Work instruction
Give back exactly the lines of the data below, starting with the line that has "комоды, шкафы, пеналы" and going on through the line that has "Детский отдых".

Listed entries
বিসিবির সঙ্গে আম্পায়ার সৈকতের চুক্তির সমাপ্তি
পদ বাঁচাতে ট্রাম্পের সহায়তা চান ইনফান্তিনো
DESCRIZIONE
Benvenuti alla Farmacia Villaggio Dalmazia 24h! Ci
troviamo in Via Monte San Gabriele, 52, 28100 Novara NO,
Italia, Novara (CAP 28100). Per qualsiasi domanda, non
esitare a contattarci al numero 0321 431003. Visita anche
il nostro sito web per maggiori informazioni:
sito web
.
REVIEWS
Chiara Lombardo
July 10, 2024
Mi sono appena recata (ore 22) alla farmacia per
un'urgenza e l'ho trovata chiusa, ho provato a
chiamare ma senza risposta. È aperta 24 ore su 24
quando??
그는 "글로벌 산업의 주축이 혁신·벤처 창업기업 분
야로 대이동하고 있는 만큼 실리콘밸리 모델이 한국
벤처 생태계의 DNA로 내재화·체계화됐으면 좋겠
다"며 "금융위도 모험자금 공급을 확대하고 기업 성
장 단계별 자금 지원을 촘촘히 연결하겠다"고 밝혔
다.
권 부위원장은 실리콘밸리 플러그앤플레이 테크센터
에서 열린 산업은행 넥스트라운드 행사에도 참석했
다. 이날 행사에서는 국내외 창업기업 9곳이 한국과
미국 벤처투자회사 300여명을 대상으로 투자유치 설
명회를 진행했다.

---

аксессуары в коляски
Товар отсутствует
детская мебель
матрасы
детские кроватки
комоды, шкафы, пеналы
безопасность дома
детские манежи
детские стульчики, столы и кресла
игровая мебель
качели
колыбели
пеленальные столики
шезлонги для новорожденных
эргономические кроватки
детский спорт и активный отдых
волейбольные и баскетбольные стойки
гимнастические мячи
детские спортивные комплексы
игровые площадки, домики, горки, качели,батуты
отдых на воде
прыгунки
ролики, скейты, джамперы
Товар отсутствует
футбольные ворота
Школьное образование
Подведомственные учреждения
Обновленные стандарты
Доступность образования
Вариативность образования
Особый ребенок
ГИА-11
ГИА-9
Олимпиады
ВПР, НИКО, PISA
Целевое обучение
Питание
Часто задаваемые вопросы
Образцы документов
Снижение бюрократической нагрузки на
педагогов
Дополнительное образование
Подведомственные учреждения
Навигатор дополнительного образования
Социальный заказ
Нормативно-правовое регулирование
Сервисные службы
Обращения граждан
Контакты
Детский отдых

---

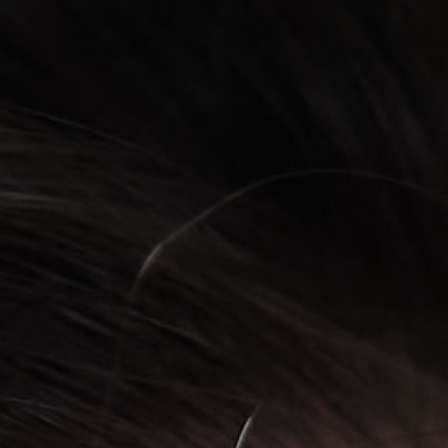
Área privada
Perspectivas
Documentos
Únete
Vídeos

Solution to this task
комоды, шкафы, пеналы
безопасность дома
детские манежи
детские стульчики, столы и кресла
игровая мебель
качели
колыбели
пеленальные столики
шезлонги для новорожденных
эргономические кроватки
детский спорт и активный отдых
волейбольные и баскетбольные стойки
гимнастические мячи
детские спортивные комплексы
игровые площадки, домики, горки, качели,батуты
отдых на воде
прыгунки
ролики, скейты, джамперы
Товар отсутствует
футбольные ворота
Школьное образование
Подведомственные учреждения
Обновленные стандарты
Доступность образования
Вариативность образования
Особый ребенок
ГИА-11
ГИА-9
Олимпиады
ВПР, НИКО, PISA
Целевое обучение
Питание
Часто задаваемые вопросы
Образцы документов
Снижение бюрократической нагрузки на
педагогов
Дополнительное образование
Подведомственные учреждения
Навигатор дополнительного образования
Социальный заказ
Нормативно-правовое регулирование
Сервисные службы
Обращения граждан
Контакты
Детский отдых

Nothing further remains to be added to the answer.